A short guide to getting more referral sign ups
I’ve tried affiliate marketing before but gave up quickly because I found it was too hard. I was to trying sell books via Amazon Affiliates, but to be frank, why go buy hardcover books when you could to the library and read them, or buy the ebook?
Then, I began blogging on Medium with some success and thought why not put a referral link at the bottom of some of my posts? And, woohoo some people signed up — I’m grateful for them too.
It took me a while to realize that doing this was affiliate marketing. Basically, writing good content to drive readers to the website and sign up for membership. So, in this article, we’ll look at my method to get a few referred members.
1. Personal Stories over How-Tos, Whys, and other Article Types
Many people would rather write how-to guides and lists. I get it. Impersonal is easy to write and you make yourself look like an expert. But, to be frank, most people don’t care about experts, they much rather prefer reading stories than how-to guides and lists. Also, even if you write a list, how many people actually read the content below the numbered subheadings?

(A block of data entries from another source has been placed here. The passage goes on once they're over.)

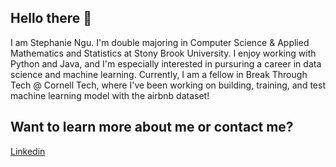 ## Hello there 👋

<!--
**StephanieNgu/StephanieNgu** is a ✨ _special_ ✨ repository because its `README.md` (this file) appears on your GitHub profile.

Here are some ideas to get you started:

- 🔭 I’m currently working on ...
- 🌱 I’m currently learning ...
- 👯 I’m looking to collaborate on ...
- 🤔 I’m looking for help with ...
- 💬 Ask me about ...
- 📫 How to reach me: ...
- 😄 Pronouns: ...
- ⚡ Fun fact: ...
-->

I am Stephanie Ngu. I'm double majoring in Computer Science & Applied Mathematics and Statistics at Stony Brook University. I enjoy working with Python and Java, and I'm especially interested in pursuring a career in data science and machine learning. Currently, I am a fellow in Break Through Tech @ Cornell Tech, where I've been working on building, training, and test machine learning model with the airbnb dataset! 

## Want to learn more about me or contact me?
[Linkedin]([url](https://www.linkedin.com/in/stephaniengu1300/))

I don’t have many referred members, so take these statistics with a grain of salt, but so far in my writing career, 80% of members signed up via a ‘personal story’ compared to 20% who signed via a ‘why’ article. I’ve got no idea why but that’s just what I found.
Furthermore, I’m not sure how I exactly did it too. Simply, all I wrote were my exact experiences. I didn’t try to be particularly didactic in my writing. It was simply my failures, reflections, and what I would do next time. These personal stories not only drove more referrals but also more traffic as well.

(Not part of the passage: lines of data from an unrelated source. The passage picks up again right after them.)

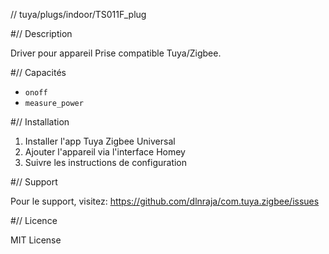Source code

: // tuya/plugs/indoor/TS011F_plug

#// Description

Driver pour appareil Prise compatible Tuya/Zigbee.

#// Capacités

- `onoff`
- `measure_power`

#// Installation

1. Installer l'app Tuya Zigbee Universal
2. Ajouter l'appareil via l'interface Homey
3. Suivre les instructions de configuration

#// Support

Pour le support, visitez: https://github.com/dlnraja/com.tuya.zigbee/issues

#// Licence

MIT License
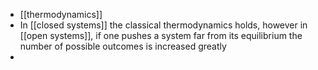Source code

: - [[thermodynamics]]
- In [[closed systems]] the classical thermodynamics holds, however in [[open systems]], if one pushes a system far from its equilibrium the number of possible outcomes is increased greatly
- 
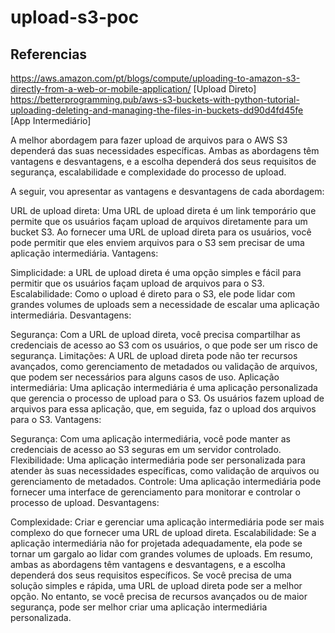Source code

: # upload-s3-poc

## Referencias

https://aws.amazon.com/pt/blogs/compute/uploading-to-amazon-s3-directly-from-a-web-or-mobile-application/ [Upload Direto]
https://betterprogramming.pub/aws-s3-buckets-with-python-tutorial-uploading-deleting-and-managing-the-files-in-buckets-dd90d4fd45fe [App Intermediário]



A melhor abordagem para fazer upload de arquivos para o AWS S3 dependerá das suas necessidades específicas. Ambas as abordagens têm vantagens e desvantagens, e a escolha dependerá dos seus requisitos de segurança, escalabilidade e complexidade do processo de upload.

A seguir, vou apresentar as vantagens e desvantagens de cada abordagem:

URL de upload direta:
Uma URL de upload direta é um link temporário que permite que os usuários façam upload de arquivos diretamente para um bucket S3. Ao fornecer uma URL de upload direta para os usuários, você pode permitir que eles enviem arquivos para o S3 sem precisar de uma aplicação intermediária.
Vantagens:

Simplicidade: a URL de upload direta é uma opção simples e fácil para permitir que os usuários façam upload de arquivos para o S3.
Escalabilidade: Como o upload é direto para o S3, ele pode lidar com grandes volumes de uploads sem a necessidade de escalar uma aplicação intermediária.
Desvantagens:

Segurança: Com a URL de upload direta, você precisa compartilhar as credenciais de acesso ao S3 com os usuários, o que pode ser um risco de segurança.
Limitações: A URL de upload direta pode não ter recursos avançados, como gerenciamento de metadados ou validação de arquivos, que podem ser necessários para alguns casos de uso.
Aplicação intermediária:
Uma aplicação intermediária é uma aplicação personalizada que gerencia o processo de upload para o S3. Os usuários fazem upload de arquivos para essa aplicação, que, em seguida, faz o upload dos arquivos para o S3.
Vantagens:

Segurança: Com uma aplicação intermediária, você pode manter as credenciais de acesso ao S3 seguras em um servidor controlado.
Flexibilidade: Uma aplicação intermediária pode ser personalizada para atender às suas necessidades específicas, como validação de arquivos ou gerenciamento de metadados.
Controle: Uma aplicação intermediária pode fornecer uma interface de gerenciamento para monitorar e controlar o processo de upload.
Desvantagens:

Complexidade: Criar e gerenciar uma aplicação intermediária pode ser mais complexo do que fornecer uma URL de upload direta.
Escalabilidade: Se a aplicação intermediária não for projetada adequadamente, ela pode se tornar um gargalo ao lidar com grandes volumes de uploads.
Em resumo, ambas as abordagens têm vantagens e desvantagens, e a escolha dependerá dos seus requisitos específicos. Se você precisa de uma solução simples e rápida, uma URL de upload direta pode ser a melhor opção. No entanto, se você precisa de recursos avançados ou de maior segurança, pode ser melhor criar uma aplicação intermediária personalizada.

I guess you know what the takeaway point is here, ‘personal stories’ are your go-to article type to have more people engage more deeply with your content.
2. Being tactical with SEO really matters
I might not be the greatest writer but I can write well enough that I can get some fans. However, no matter how well you can write, unless eyes are on your writing, your blog gets nowhere. Unfortunately in this case, SEO matters, and who you publish with matters too. In other words, just self-publishing without anyone helping you advertise won’t get you anywhere.
For example, 53% of website traffic is driven by organic searches.
This is probably based on Google, but if you have some understanding of statistics, you could use apply this statistic to other search engines. Basically, if you need the right tags and keywords in your articles to be found on any sort of search engine.
For me, who I publish with really matters. If it is a matter of getting many internal views for income, I’ll publish with a big publisher but if I’m trying to get referrals, then going with a publisher who does well with Google rankings really does matter.
What I’ve learned and can share is that you really need to understand digital marketing.
- Use the right tags.
- Make sure your articles are SEO-friendly.
- Choose the right publisher for the right article.
3. Write a lot of persuasive content quickly
I didn’t get my first referral from my first article. More realistically, it wasn’t until my 50th article. To put this into context, it’s taken me about 27,000 views to even get 5 referred members.
This shows tells me two things. Firstly, it’s really hard to convince people to sign up, and secondly, to get someone to sign up really has to do their personal circumstances which you can’t easily predict.
To write a lot of persuasive content quickly, I like to use Neil Patel’s framework:
- Catchy title
- Magnetic Opening
- Each section is filled with value: why is this important, how it will make your life better, some data to back it up, personal story and action points for the reader.
- Conclude with a question
Because I’m writing a personal story with this framework, it takes me about an hour to an hour and a half to write a 1500-word article.
Furthermore, I tend to stick to my rule of 3. I provide 3 examples and I try to get any article I’ve written published within 3 hours of the first letter being typed, or at least the whole process of writing, formatting, and proofreading within 3 hours.
You can use any other method you want to write a lot and quickly in a short amount of time. The above is only my recommendation.
Conclusions: Can you really do affiliate marketing with such a strategy?
The short answer is yes you can. I’ve done it but I would need to say that the work is hard for a ridiculously low probability. I haven’t exactly calculated all of the statistics but even let’s say that on average I have 50% internal and external views, then my chances of getting a referral is still low. (5/13500*100% = 0.037%) When I look at this number, it makes me think if it’s actually more luck than skills. Either way, it won’t hurt if you give it a try.